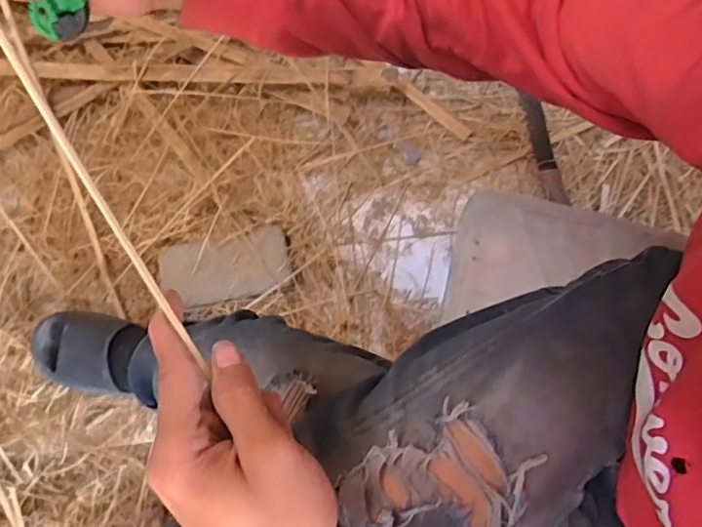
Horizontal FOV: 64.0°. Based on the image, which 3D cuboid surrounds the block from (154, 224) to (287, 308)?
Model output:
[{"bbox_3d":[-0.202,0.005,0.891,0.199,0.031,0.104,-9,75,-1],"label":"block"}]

* * *

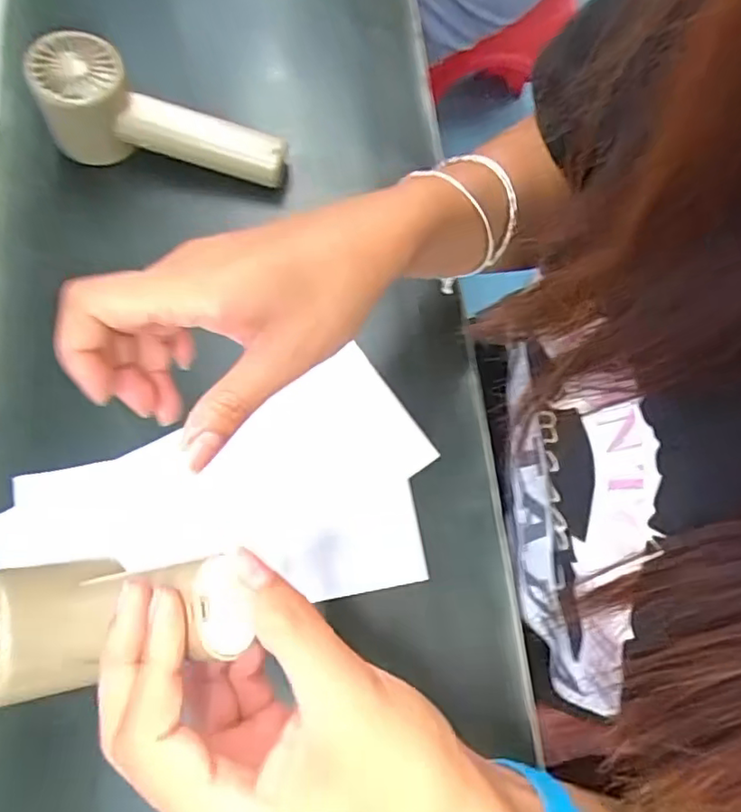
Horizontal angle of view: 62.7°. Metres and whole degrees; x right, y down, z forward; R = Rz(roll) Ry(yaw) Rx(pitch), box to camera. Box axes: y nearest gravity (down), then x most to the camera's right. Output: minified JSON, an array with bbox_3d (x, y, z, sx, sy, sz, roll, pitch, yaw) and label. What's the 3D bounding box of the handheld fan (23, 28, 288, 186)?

### Assignment
Answer with the number alone after working out how many lines in the records contain the string "Horizontal".

### Task response
2